Por allí todo parece sereno, pero es un comer y comer irrefrenable aún entre los representantes de lo alto de la cadena alimentaria: un gavilán grande puede atacar a una lechuza y una lechuza grande puede comer un gavilán pequeño. Motta Jr. cuenta que una vez vio a un caburé, la menor lechuza brasileña, de alrededor de 60 gramos (menos que un zorzal), agarrando a un pájaro, la tijereta (Tyrannus savana), de 30 gramos. Pero conviene no mirar solamente para lo alto, porque las cobras por allá también son muchas. Martins, Ricardo Sawaya, biólogo del Butantan, y los demás integrantes del equipo que estudiaba a los reptiles pidieron a los habitantes de las haciendas próximas que guardaran las serpientes que encontraban en las plantaciones, en los pastos y en las casas — y antes, claro, las mataban. La mayoría de las 35 especies vistas en la reserva vivía también en las haciendas, en una indicación de que soportaban variaciones acentuadas de temperatura, humedad y vegetación. Sólo tres, menos flexibles “una yarará (Bothrops itapetiningae), una falsa coral (Oxyrhopus rhombifer) y la nariguda (Lystrophys nattereri) —, vivían solamente en el Cerrado preservado. Otras veces, mientras el equipo de las aves salía detrás de bolotas de heces fecales, por medio de las cuales descubrían de qué los animales se alimentaban, el grupo de los reptiles abría la barriga de cobras muertas para saber cuantos sapos, lagartos y roedores se comían. En uno de los estudios, Felipe Spina hizo 900 cobras de 20 centímetros con masilla de modelar (300 con listas rojas, blancas y negras intercaladas, representando las corales, las serpientes más coloreadas del mundo, 300 con listas inclinadas y otras 300 enteramente marrones) para verificar si gavilanes y lechuzas dejaban de atacar las cobras de masilla con colores intensos, que representarían las especies venenosas y sus imitadores fidedignos. Sí, evitan — y prefieren las marrones, que representaban las no venenosas.
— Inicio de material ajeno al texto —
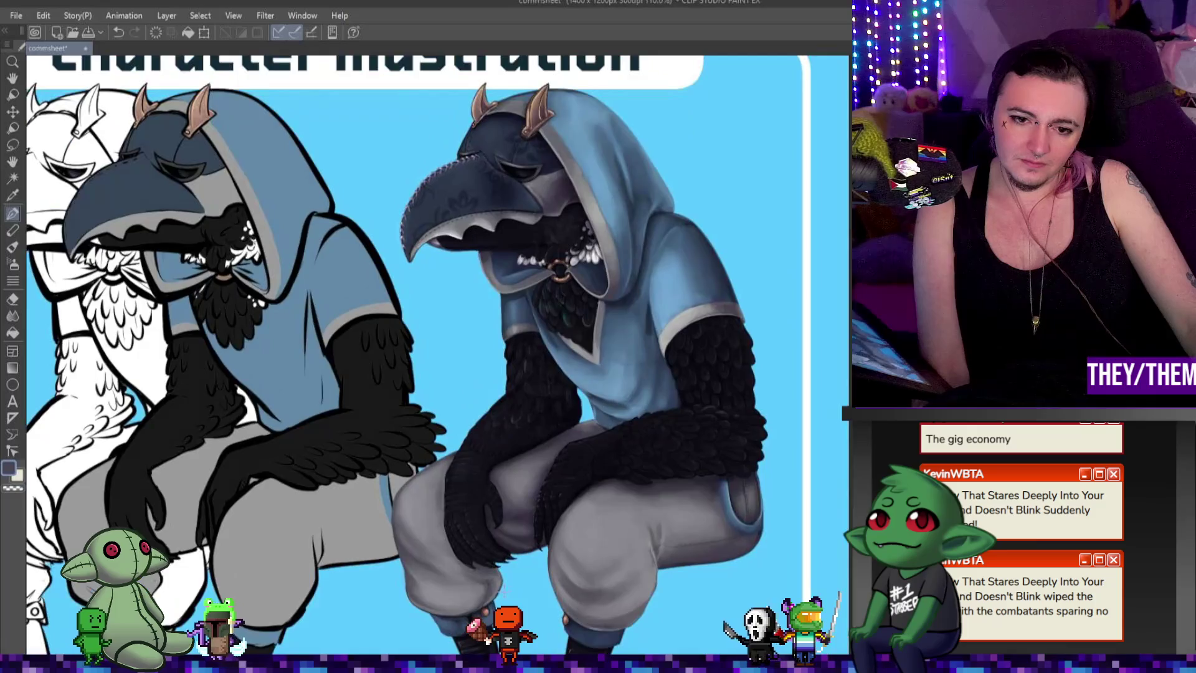
scroll(439, 355, "up", 3)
Una de las conclusiones de ese trabajo es que en el Cerrado, como ya había sido verificado en selvas tropicales de América Central, una forma de ganar algunos meses de vida es parecer venenoso: hasta una semejanza superficial con una coral verdadera (venenosa) ya aleja a predadores. Gavilanes, lechuzas, urracas y garzas no distinguen las cobras corales falsas (no venenosas) de las verdaderas, ya que ambas son coloreadas. En la duda sobre cual sería realmente venenosa — el riesgo de errar puede significar la muerte —, los predadores van a buscar alimento. Así, las corales verdaderas, aunque raras en Itirapina, benefician a todas las otras coloreadas. “Es un altruismo involuntario”, comenta Martins.
Los biólogos descubrieron también los prejuicios que acompañan algunas especies, como el aguará guazú (Chrysocyon brachyurus). El único lobo de Brasil se alimenta principalmente con frutas y ratones, a veces una perdiz, pero los habitantes de la región creen que le encantan las gallinas y otros animales domésticos. No es cierto. De acuerdo con un análisis de los investigadores, el aguará ataca a una gallina cada 50 ó 70 ratones que consume. “Si los habitantes cercasen los gallineros o dejasen a un perro cerca, el aguará guarú se va”, sugiere Motta Jr. “No es como el lobo gris estadounidense, que se puede comer hasta al perro.?”
Los Proyectos
1. Historia natural, ecología y la evolución de los vertebrados brasileños; Modalidad Proyecto Temático; Coordinador Márcio Martins — IB/USP; Inversión 815.289,80 reales (FAPESP)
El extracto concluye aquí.